"There is an inherent evil to the wondrous technology that we embrace blindly," says JJ Abrams.
It's an observation that seems simultaneously quizzical, thrilled and circumspect. And it hints at the world view of Abrams, the writer-director-producer whose latest series, Revolution, hits our screens tonight.
Consider Abrams' anecdote about a fax machine that demanded his attention when it went on the blink.
"For several minutes I was a slave to the machine," he says, recalling how it displayed step-by-step directions for fixing it.
"If an alien had come down and peeked in the window, it would have concluded, 'Oh, this is a society in which little devices tell those bipedal creatures what to do."'
The notion amuses him as much as gives him pause.
"We are in that place right now," he says. "We are as much in response to what this thing is telling us to do as it is to us. This is a balancing act, and I'm not sure which side has more weight."
It helps explain why his new drama, Revolution, spoke to him as a series idea. It was created by Eric Kripke (Supernatural). But it bears the imprint of Abrams, one of filmdom's most inventive and recognised names, and his company, tellingly dubbed Bad Robot Productions.
Revolution tells of a world 15 years after the world inexplicably suffers a power outage. Every electronic gadget, light source, communications means and conveyance is the victim of a seemingly permanent blackout.
The upshot? For Abrams, it's "an epic romantic family quest".
That is, a rogue band of survivors is pitted against an oppressive militia that treats remaining loyalists to the United States as insurgents to be crushed. Meanwhile, modernity is in ruins and overrun by greenery as an agrarian lifestyle reasserts itself. Stars include Tracy Spiridakos, Billy Burke, Zak Orth, Elizabeth Mitchell and Giancarlo Esposito.
What intrigued Abrams wasn't so much the why of the power going out - though he promises the whys will be explained in due time - but rather the saga that results from its absence. Here is a raging new twist on the Swiss Family Robinson, people challenged by the dicey wish fulfilment of a world no longer in thrall to technology.
"When the power goes out, the structure of society would shift enormously," Abrams says.
"The people who are in control are more likely to fall by the wayside and not know how to handle anything. The have-nots will know how to live in that world and will become the most powerful."
What seems to engage Abrams most isn't whys but what-ifs, particularly when his characters face the encroachment of technology.
"I think the connection between flesh and the machine is fascinating and relevant," he says. "I don't know what's more relevant than that today. It's a big part of Revolution, as well as Fringe and Person of Interest."
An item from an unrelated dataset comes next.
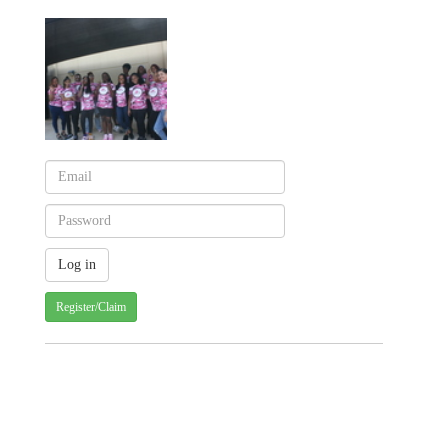
Register/Claim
While Fringe and Person of Interest are steeped in the technology they investigate, Revolution is giving Abrams a chance to address his favourite issues while catching his breath in its more primitive setting.
"Today, information is instantaneous," he says.
"People know too much too soon and the whole world witnesses every moment. The more this happens, the harder it is to tell stories. It really undermines the possibility of ... someone with taste and intellect being able to help you determine a point of view."
Who: JJ Abrams, creator of TV's Lost, Person of Interest, Fringe.
What: His latest series Revolution.
When and where: Opening episode tonight, TV2, 9.30pm. Second episode tomorrow 9.30pm, which will be its usual time slot.